Maggie Rose Crane is represented by the interviewer's Pump Up Your Book Promotion, an innovative public relations agency specializing in online book promotion.
Prior to publishing her book, Amazing Grays: A Woman’s Guide to Making the Next 50 the BEST 50 (Regardless of your hair color!), Maggie Rose Crane spent a decade crisscrossing the country conducting leadership and life-skills workshops for women. Born on the leading edge of the Baby Boom generation, she has experienced many life passages common to her peers: college, marriage, divorce, single motherhood, career changes, and creating a blended family. At the core of her message, shared through writing, speeches, and workshops, Maggie exposes the fears and anxieties that haunt many midlife women – and reveals how to mindfully navigate the turbulence with wisdom, perspective and practice. She also serves as a guest editor for the Dove Real Women/Real Beauty Campaign website. (www.dove.com). Born and raised in Wisconsin, Maggie now resides on the West Coast.
Thank you for this interview, Maggie. Can you tell us a little about yourself and how long you’ve been writing?

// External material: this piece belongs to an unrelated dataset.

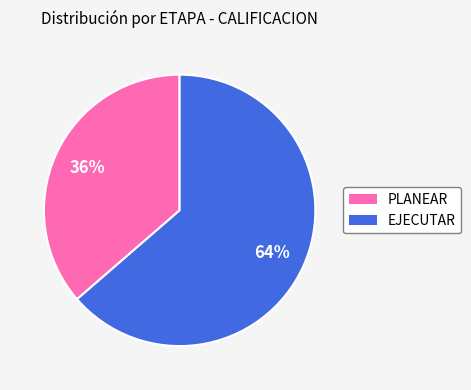

What is the smallest slice in the pie chart?

PLANEAR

I am a leading edge baby boomer, learning to age gracefully in a society that seems not to appreciate or honor the aging. I spent nearly 10 years traveling across the country conducting leadership and life skills workshops for women. I loved the work, but it was an exhausting travel schedule. This exhaustion, coupled with menopause and the Big 5-0 ultimately led to a burnout. I stopped traveling, and took on the administration of a home-based business – in effect pressing the “pause” button on my life. It was during this time that I allowed my hair to go gray, went on a 3-month spiritual retreat, reexamined my values and decided to write a book!
Do you write full-time?
No. Until I began to chronicle my experiences through midlife, I had never written anything more significant than a few speeches and workshops. I dabbled with writing my book for the first couple of years, and took it on as a full-time endeavor during the final year. I was surprised by how much I enjoyed the writing process – except for those days when I didn’t!
At what point in your life did you make up your mind you were going to become a published author?
While I was on my three-month retreat I learned how ineffective and exhausting it was to try and control my life and make things happen. When I surrendered my “self” to the quiet, life would come to me. It was during one of these quiet, still moments that the idea to turn my midlife musings into a book occurred to me. I just sat with it for a while. When I returned home, I put together an outline and began to write. It took about three and a half years from inception to completion. All but the last year was very part-time.